WHAT IS NEEDED: Gather every line in the listing below that contains the string "scientific".

TASK MATERIAL:
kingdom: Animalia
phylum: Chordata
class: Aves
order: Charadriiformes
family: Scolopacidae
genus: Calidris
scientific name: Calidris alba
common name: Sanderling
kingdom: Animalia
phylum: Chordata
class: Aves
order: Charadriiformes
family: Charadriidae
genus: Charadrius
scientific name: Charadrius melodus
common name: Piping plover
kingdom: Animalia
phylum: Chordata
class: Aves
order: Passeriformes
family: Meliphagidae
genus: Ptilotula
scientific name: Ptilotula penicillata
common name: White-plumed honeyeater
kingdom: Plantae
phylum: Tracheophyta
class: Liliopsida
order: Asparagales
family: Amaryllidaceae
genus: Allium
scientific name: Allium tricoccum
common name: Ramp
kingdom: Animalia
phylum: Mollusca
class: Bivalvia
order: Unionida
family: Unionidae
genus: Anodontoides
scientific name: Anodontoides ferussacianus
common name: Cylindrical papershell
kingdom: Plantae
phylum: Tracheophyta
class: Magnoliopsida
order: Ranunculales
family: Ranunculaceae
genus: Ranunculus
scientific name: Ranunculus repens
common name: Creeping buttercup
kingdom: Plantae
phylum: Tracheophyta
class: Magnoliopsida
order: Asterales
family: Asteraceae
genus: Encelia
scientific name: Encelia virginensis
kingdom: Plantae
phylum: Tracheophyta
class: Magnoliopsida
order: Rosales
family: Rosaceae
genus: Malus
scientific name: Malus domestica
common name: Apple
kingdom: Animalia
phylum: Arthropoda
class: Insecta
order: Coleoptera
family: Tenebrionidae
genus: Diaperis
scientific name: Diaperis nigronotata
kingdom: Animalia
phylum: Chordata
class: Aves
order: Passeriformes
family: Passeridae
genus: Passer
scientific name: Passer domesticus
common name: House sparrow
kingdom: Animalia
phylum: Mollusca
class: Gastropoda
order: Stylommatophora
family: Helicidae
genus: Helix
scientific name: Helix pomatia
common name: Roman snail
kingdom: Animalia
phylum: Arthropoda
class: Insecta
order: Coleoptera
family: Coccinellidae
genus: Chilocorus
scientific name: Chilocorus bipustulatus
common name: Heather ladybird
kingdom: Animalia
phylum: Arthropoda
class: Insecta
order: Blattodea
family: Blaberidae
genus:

RESULT OF THE EXERCISE:
scientific name: Calidris alba
scientific name: Charadrius melodus
scientific name: Ptilotula penicillata
scientific name: Allium tricoccum
scientific name: Anodontoides ferussacianus
scientific name: Ranunculus repens
scientific name: Encelia virginensis
scientific name: Malus domestica
scientific name: Diaperis nigronotata
scientific name: Passer domesticus
scientific name: Helix pomatia
scientific name: Chilocorus bipustulatus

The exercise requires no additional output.